I have always been a reader, really from the time I had a library card before kindergarten! I was an English major in college many years ago. Never thought I had the necessary credentials to write – hadn’t attended workshops, critique groups, etc. My husband gave me a copy of Stephen King’s book, On Writing. He more or less says, “Just Do It” and so I did.
How much of yourself, your personality or your experiences, is in your books?
I don’t think you can be a writer of contemporary fiction and not have some of your thoughts and experiences in them. In Blue Coyote Motel, I write of a character who treks to Nepal to attend the Mani Rimdu Festival in the Himalayas. I did. In Tea Party Teddy I write of a political wife who has a woman come up to her when she’s sitting at the head table of the Boys & Girls Club Dinner and tell her it’s wonderful to see a politician not married to a “trophy wife” and who is even wearing the same outfit she wore to the event last years. Swell. That happened to me!
Please tell us about your current release.
My fourth book, published this month, is a novella, a sequel to Tea Party Teddy. The name is Tea Party Teddy’s Legacy. I never planned on writing a sequel, but so many people asked what happened to Nina and Bob, characters from Tea Party Teddy, that it demanded being written. It’s a short political thriller exposing greed and hunger for power in the political world.
What inspired you to write this book?
My husband was a California State Senator and I spent most of the twelve years he was in office in Sacramento, California entertaining Governors, Congressmen and politicians from both parties. I was “an insider” and had first-hand knowledge of just how much greed and corruption there is in politics
How did you come up with the title?
It’s the sequel to Tea Party Teddy, really the legacy he leaves. There’s a strong element of romance and family life in the book as well as Teddy’s legacy of greed and corruption.
Which of your characters is your favorite? Do you dislike any of them?
Love Bob and Nina. Can’t stand the reverend. My favorite character in probably all of my books is the PI, Slade Kelly. He’s a reprobate, but I find him irresistible.
Can you tell us a little about the black moment in your book?

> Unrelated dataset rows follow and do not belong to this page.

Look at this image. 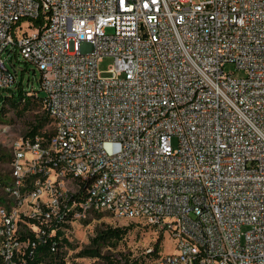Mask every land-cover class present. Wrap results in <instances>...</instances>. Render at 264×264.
<instances>
[{"label":"built area","instance_id":"1","mask_svg":"<svg viewBox=\"0 0 264 264\" xmlns=\"http://www.w3.org/2000/svg\"><path fill=\"white\" fill-rule=\"evenodd\" d=\"M4 55L40 71L52 126L11 145L7 264L67 214L162 235L152 264H264V0H0V95Z\"/></svg>","mask_w":264,"mask_h":264},{"label":"trees","instance_id":"2","mask_svg":"<svg viewBox=\"0 0 264 264\" xmlns=\"http://www.w3.org/2000/svg\"><path fill=\"white\" fill-rule=\"evenodd\" d=\"M41 82L42 76L37 79L38 86L36 87L35 82L30 79L25 82L23 77L18 76L14 87L0 95V123L7 117L9 110L13 111L18 117H24L34 110H44V115L35 116L34 123L30 124V130L24 136L25 138L40 136L46 139L52 133L43 131L45 126L51 124V119L44 109L45 94ZM7 158L11 163V156L9 155ZM0 160L4 161L5 159L0 157ZM6 179L0 178V183ZM91 184L90 180L81 182L78 194L75 197L73 196L74 198H71L70 202L73 199H83L90 192ZM71 220L70 214L62 215V218L53 221L49 227L42 226L39 238L36 232L24 226L17 237V243L23 246L19 250L15 249L11 264H66V249L71 247L67 235V231L71 227L69 224ZM29 223L36 226L39 224L34 220H29ZM131 225L129 227H108L98 232L91 240L90 246L79 253V257L102 259L105 264L154 263L163 252L164 238L162 235L158 237L156 242L151 244L152 251L150 253L144 251L141 257L136 259L128 258L125 255L117 258L111 253H104V249H108V252L117 249L118 245L127 238L132 228ZM0 264H7L2 256H0Z\"/></svg>","mask_w":264,"mask_h":264},{"label":"rangeland","instance_id":"3","mask_svg":"<svg viewBox=\"0 0 264 264\" xmlns=\"http://www.w3.org/2000/svg\"><path fill=\"white\" fill-rule=\"evenodd\" d=\"M4 59L6 60L7 67L12 71H16L18 76L23 77L25 82L30 79L35 82L36 87L38 86L37 79L40 78L41 73L36 70L32 64L27 63L22 57H13L10 62L7 61V55H4ZM112 64L113 60L111 58H105L99 63L98 70L103 77L108 76L106 73ZM225 70L226 72H233L234 67L228 65ZM235 75L241 76L238 72L235 73ZM6 109L8 108L6 107ZM36 115H44V110H34L33 112L26 114L24 117H18L13 111L9 110L7 117L0 123V157L5 159L4 161L0 160V178L6 179L13 172V167L7 158L10 153H12V142L24 137L29 132L30 124L34 123ZM43 131L51 133V124L49 123L45 126ZM171 145L174 149H177L178 140L176 137L171 139ZM128 224L131 223L124 220L118 221L114 217L104 214L90 216L86 221L74 223L67 231L71 247H67L66 249V264H105L102 259L80 258L79 253L90 246L91 240L98 232H101L108 227H129L127 226ZM131 227L127 238L118 245L116 250L108 252V249H104V253H111L117 258H120L121 255H125L128 258L130 257L131 259L141 257L146 247L152 243L154 238L149 231L138 230L133 225H131ZM164 251L172 252L171 240L165 243Z\"/></svg>","mask_w":264,"mask_h":264}]
</instances>
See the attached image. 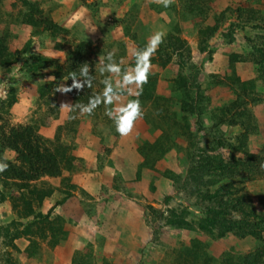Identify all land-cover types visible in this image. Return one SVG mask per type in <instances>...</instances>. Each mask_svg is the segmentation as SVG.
Wrapping results in <instances>:
<instances>
[{
    "label": "rangeland",
    "instance_id": "rangeland-1",
    "mask_svg": "<svg viewBox=\"0 0 264 264\" xmlns=\"http://www.w3.org/2000/svg\"><path fill=\"white\" fill-rule=\"evenodd\" d=\"M263 25L264 0H173L167 8L154 0H0V138L26 130L42 149L63 152L55 177L27 182L0 172V264L264 260L263 222L256 228L250 219L247 229L259 240L197 227L211 195L243 197V210L264 215V103L253 102L264 100L263 81L251 61L229 60L251 50L244 36L259 40ZM157 31L164 38L148 83L122 98L139 93L144 113L129 136L116 132L103 104L91 115L61 109L103 92L101 55L113 52L122 71L132 68L134 51ZM83 64L92 87L56 92ZM19 162L12 151L0 154L7 167Z\"/></svg>",
    "mask_w": 264,
    "mask_h": 264
},
{
    "label": "trees",
    "instance_id": "trees-1",
    "mask_svg": "<svg viewBox=\"0 0 264 264\" xmlns=\"http://www.w3.org/2000/svg\"><path fill=\"white\" fill-rule=\"evenodd\" d=\"M234 26L239 28L242 32L247 33V31H244V27L240 26V24H235ZM216 27L217 24L209 30L211 35L215 33ZM253 29H255V27H253ZM260 30L264 31V25L260 28ZM175 32L176 31L171 30L168 34L166 39L168 46H173L170 43L173 40L176 41L174 37ZM259 36V40L256 41H252L249 39V37L244 36L245 41L251 45V50L246 53L245 56L231 55L229 60L230 63H233L235 60L243 62L248 60L251 61V63L256 66L257 78H259L260 81H263L262 86L264 87V36L261 32ZM225 37H229V35H226ZM1 44L2 41H0V59L3 58V46ZM183 85V88L186 89V82H184ZM244 88L245 86L242 87V91H244ZM88 96L84 97L83 101H87ZM75 100L79 101V96H76ZM253 102L264 103V100L258 98L253 99ZM5 150L14 152L18 155L20 160L19 164H13L3 171V174L5 173L8 177H13L21 181L32 182L38 180L44 175L55 177L60 174V161L58 160L63 157L60 156V153L63 152L58 151L57 148L54 150V152H50L47 149H42L38 141L31 135L30 132L26 130L17 131L11 135L0 138V154H2V152ZM253 164V162H245L243 166L248 165V167H253ZM228 194L230 195V192H228L226 195ZM222 198L223 194L221 196L211 195L208 198L212 202L213 206L205 209L204 212L206 215L204 219H201L197 227L203 232L209 233L211 235L215 234L221 239L228 235H234L240 239L242 237L241 235H237L239 234L237 232H242L243 235L248 233L256 240H259V235L257 232L255 233L253 230L247 232V229L250 224V219L257 220L255 221V224H257L256 228L258 227L259 221L264 223V215H256L249 213L248 210H243L241 207L242 204H240L243 197H237L238 199L236 203H234L236 198L230 200H223ZM235 213L238 214L237 218L233 215ZM214 230H218L219 233H212ZM263 254L264 252H262V255ZM240 258L238 264H264L262 257L256 255L250 256V259L247 256H242Z\"/></svg>",
    "mask_w": 264,
    "mask_h": 264
},
{
    "label": "clouds",
    "instance_id": "clouds-1",
    "mask_svg": "<svg viewBox=\"0 0 264 264\" xmlns=\"http://www.w3.org/2000/svg\"><path fill=\"white\" fill-rule=\"evenodd\" d=\"M158 4H162L165 8L169 7L173 0H154ZM164 33L157 31L149 37L148 44L143 49L134 51L135 66L122 71L120 64L114 59V53L109 52L106 56L101 55L97 64L98 71L101 74L107 73L102 83L104 85L103 92L89 98L88 104L77 103L75 106L63 104L61 109L73 108L78 109L81 115H91L101 104L105 106V114L113 121L116 132L121 137L129 136L133 130L137 120L142 119L144 113L138 99H130L128 102L122 103L125 92L129 96L133 94V86L142 89L143 85L148 83V77L151 70V57L157 51L159 44L163 42ZM115 77V82H113ZM51 79H55L52 77ZM66 80L73 81L70 87L59 85L55 88L56 92L69 93L75 90H83L92 87L93 77L90 75L88 64L80 66L78 72L69 73ZM7 164L0 163V172L6 170Z\"/></svg>",
    "mask_w": 264,
    "mask_h": 264
}]
</instances>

Sure. It will probably be easier if I just quote a few lines from the back of the book: “Will Bob and Nina be able to hold their family together? Will Slade Kelly, the well-known private investigator, be able to protect the Silva family from the reverend’s criminal plans? And just where do those babies come from that the reverend ‘places’ with families? And why is every television station in California and across the nation featuring Bob Silva as their lead story on the evening news?”
If you could jump in to any book, and live in that world, which would it be?
I spent some time in a small cottage in a small village in Provence very similar to where Elena lives in my book, Coyote in Provence. I loved the little cottage, the countryside, and the people.
The Sequel to Tea Party Teddy…
What happens when Bob Silva, who is married to the ex-wife of Tea Party Teddy, decides to run for the California State Assembly against the Reverend Jim Thurston, a devout Tea Party member? Will Reverend Jim seek revenge for the death of his friend, Tea Party Teddy? Will the Dear Reverend resort to criminal acts to try and win the election?
About the Author
Dianne Harman draws her stories and characters from a diverse business and personal background. She owned a national antique and art appraisal business for many years, leaving that industry and opening two yoga centers where she taught yoga and certified yoga instructors. Dianne has traveled extensively throughout the world, most recently dividing her time between Huntington Beach, California and Sacramento, California, where her husband was a Senator. A gourmet cook, she has entertained Governors, Congressmen and numerous other political figures in her homes. An avid reader, Dianne brings the richness of her life experiences to her novels, Blue Coyote Motel, Tea Party Teddy, Coyote in Provence, andTea Party Teddy’s Legacy.